Entrance examinations that determine the trajectory of entire lives, rankings that reduce human potential to a three-digit number, and the perpetual fear of falling short – these are the silent tyrants of student existence. In India alone, millions of young men and women sit for competitive exams each year, knowing fully well that only a fraction will succeed. The rest must grapple not only with failure but with the crushing shame that our culture so carelessly attaches to it.
Financial Hardship: The Silent Crisis
Education, which was once envisioned as the great equalizer, has in many ways become the great divider. The cost of quality education has soared to dizzying heights, placing an enormous financial strain not only on students but on entire families.
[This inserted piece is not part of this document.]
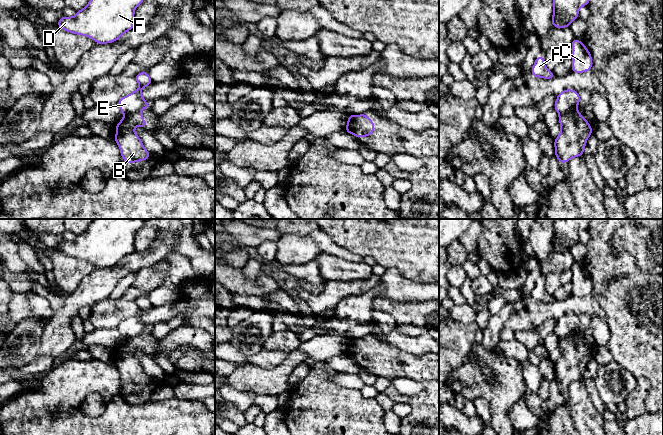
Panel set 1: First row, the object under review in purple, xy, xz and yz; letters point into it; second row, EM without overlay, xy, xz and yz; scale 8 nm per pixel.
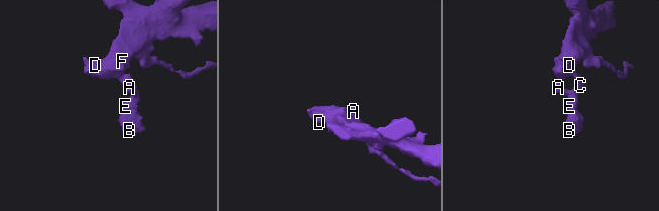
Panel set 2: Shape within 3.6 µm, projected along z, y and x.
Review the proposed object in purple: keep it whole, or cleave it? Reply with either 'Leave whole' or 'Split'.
Split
Many students from rural and lower-income backgrounds migrate to cities in search of better institutions, only to find themselves battling sky-high rents, inflated tuition fees, and the daily indignity of counting every rupee.
Countless students juggle part-time jobs alongside their studies – working nights at call centers, delivering food, tutoring younger children – all while trying to keep pace with an unforgiving academic calendar. They study under streetlights when hostel electricity fails, survive on meager meals to stretch their monthly allowances, and send money home to ailing parents even when they themselves are in need. These are not characters from a Dickensian novel; they are our students, sitting in classrooms across the country, silently battling every single day.
The Mental Health Emergency We Refuse to See
Perhaps the most alarming aspect of contemporary student life is the quiet mental health crisis unfolding within our educational institutions. Anxiety, depression, loneliness, and burnout are no longer rare exceptions – they are widespread realities. The National Mental Health Survey and various institutional studies consistently reveal that a significant proportion of students experience severe psychological distress, yet seek help far too rarely.
Why do they stay silent? Because our educational culture has yet to normalize the conversation around mental health. To admit struggle is still, in many corners, seen as weakness. Families who have sacrificed everything for a child’s education cannot easily accept that their child is breaking under the pressure of that very opportunity. And so, students suffer alone – scrolling through social media feeds that show everyone else apparently thriving, convinced that their pain is a personal failing rather than a systemic one.
The tragic consequences of this silence make headlines with disturbing regularity. Student suicides – particularly around examination seasons – have shaken the national conscience repeatedly. Yet our response remains frustratingly inadequate: a few counseling centers understaffed and underfunded, an occasional awareness campaign, and then silence until the next tragedy.
Social Isolation in a Hyper-Connected World
It is one of the great paradoxes of our time: students today are more connected than any generation before them, yet many report feeling profoundly alone. Social media creates curated illusions of belonging while deepening real-world isolation. Friendships are increasingly transactional, communities are fragmented, and the art of genuine human connection is slowly eroding beneath the weight of digital performance.
For students who have migrated far from home, the loneliness can be especially acute. They navigate new cities, new languages, new cultures – often without a safety net of family or familiar community. The festive seasons that light up the rest of society can feel like the loneliest times of year when one is hundreds of miles away from home, unable to afford the journey back.
The Road Ahead: What Must Change
To write about student struggle without also pointing toward solutions would be to indulge in despair without purpose. There are urgent, concrete changes that our educational institutions, policymakers, and society must embrace.
First, mental health support must become a genuine institutional priority – not a checkbox activity but a well-funded, destigmatized, accessible service available to every student. Second, scholarship and financial aid frameworks must be reformed to ensure that economic background does not determine educational destiny. Third, our pedagogy must evolve beyond rote learning and rank obsession toward a model that values curiosity, resilience, and holistic development.
Above all, we as a society must change the way we speak to and about young people. The language of comparison, competition, and conditional love – “be a doctor,” “top the class,” “don’t embarrass us” – must give way to a kinder, more honest conversation: “your worth is not your rank,” “failure is a chapter, not the story,” and “we are here for you, no matter what.”
Student life is not, and has never been, a carefree interlude. It is a formative crucible – one that can either break or build, depending on how much support surrounds the young person inside it. The struggles of students are not invisible; we have simply chosen, too often, not to look. It is time we looked – with honesty, with empathy, and with the resolute will to do better.
(The author is an educator, researcher, and advocate for student well-being.)